Es klingelte; Herr Kurzbein öffnete die Tür und nahm eine monströse Kühltasche entgegen, deren Inhalt er im Kühlschrank verstaute. Es handelte sich um je drei abgepackte Portionen eines Fertigmenüs, die im Wasserband erhitzt werden konnten. Auf dem Küchentisch lag eine geschmackvoll gestaltete Karte, die ich von nun an drei Tage lang bekommen sollte, um mir ein Abendessen auszuwählen. „wenn det nich passen dhut“, informierte mich Kurzbein, „denn könnwa ooch Pizza komm lassn.“ Das musste man dem Reiseanbieter zugestehen, er setzte auf regionales Kolorit und Kundenfreundlichkeit. Ich sah schon, ich würde mich in diesen drei Tagen wie zu Hause fühlen.
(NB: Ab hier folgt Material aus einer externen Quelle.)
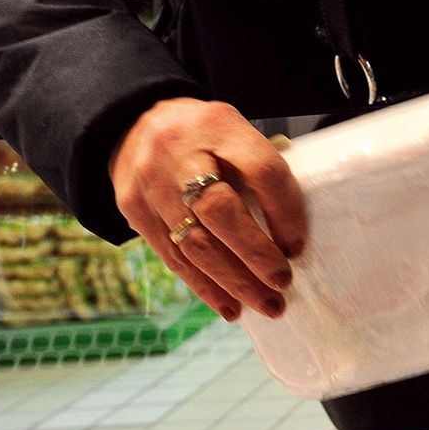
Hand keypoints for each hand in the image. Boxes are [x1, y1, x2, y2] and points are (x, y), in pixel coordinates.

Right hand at [111, 98, 307, 319]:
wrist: (131, 123)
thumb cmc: (204, 138)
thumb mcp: (236, 135)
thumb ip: (261, 173)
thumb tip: (291, 238)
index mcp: (218, 126)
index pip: (260, 171)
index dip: (284, 212)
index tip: (297, 246)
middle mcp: (178, 152)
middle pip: (219, 211)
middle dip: (256, 255)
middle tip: (283, 283)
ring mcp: (150, 182)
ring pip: (194, 243)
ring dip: (234, 282)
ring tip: (267, 304)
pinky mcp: (134, 209)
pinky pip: (173, 257)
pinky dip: (205, 286)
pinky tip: (230, 306)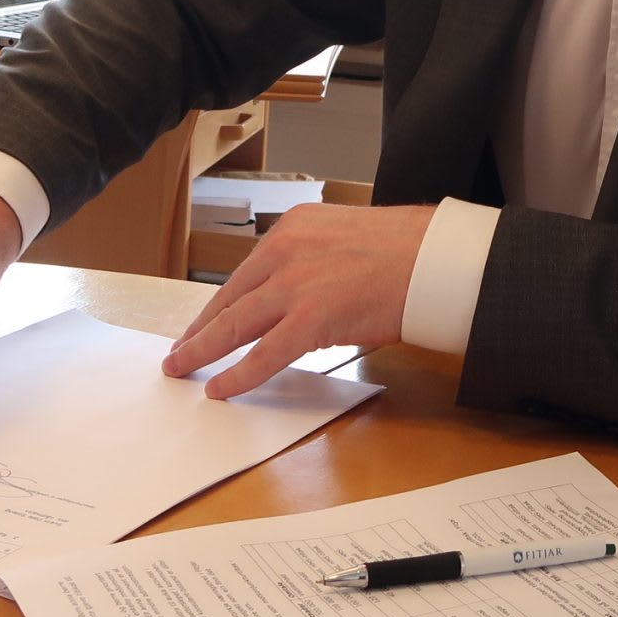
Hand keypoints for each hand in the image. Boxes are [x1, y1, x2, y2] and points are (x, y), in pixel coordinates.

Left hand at [163, 203, 435, 397]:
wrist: (437, 258)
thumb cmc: (408, 251)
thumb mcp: (347, 238)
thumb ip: (317, 261)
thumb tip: (303, 297)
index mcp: (294, 228)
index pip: (245, 274)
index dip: (221, 304)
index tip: (204, 321)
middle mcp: (285, 250)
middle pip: (230, 298)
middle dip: (201, 329)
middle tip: (180, 350)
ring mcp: (295, 283)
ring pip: (234, 324)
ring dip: (202, 350)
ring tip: (181, 368)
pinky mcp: (310, 317)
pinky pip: (263, 354)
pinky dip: (237, 375)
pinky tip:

„Ick wer denn soweit.“ Mein Gastgeber hatte sich bereits angezogen und war drauf und dran, mich für den Rest des angebrochenen Tages mir selbst zu überlassen. „Die Örtlichkeitn kennse ja, im Kühlschrank ha’ck Ihn Bier rinjestellt, wennse noch Wunsch hättn, Zimmaßörwiss is innahalb von ßwee Stundn da.“ „Das hört sich gut an“, teilte ich ihm mit. „Bringen Sie bitte morgen noch ein paar von diesen Zeitschriften mit, die hier werde ich wohl heute ausgelesen haben.“ Herr Kurzbein verbeugte sich und ging, nicht ohne das Formular ausgefüllt und unterzeichnet zu haben, dass er allen vertraglichen Pflichten nachgekommen sei. Ratlos blieb ich zurück. Warum beschwerten sich so viele Menschen, dass sie nicht in die Ferne würden reisen können, wo es doch zu Hause auch schön ist?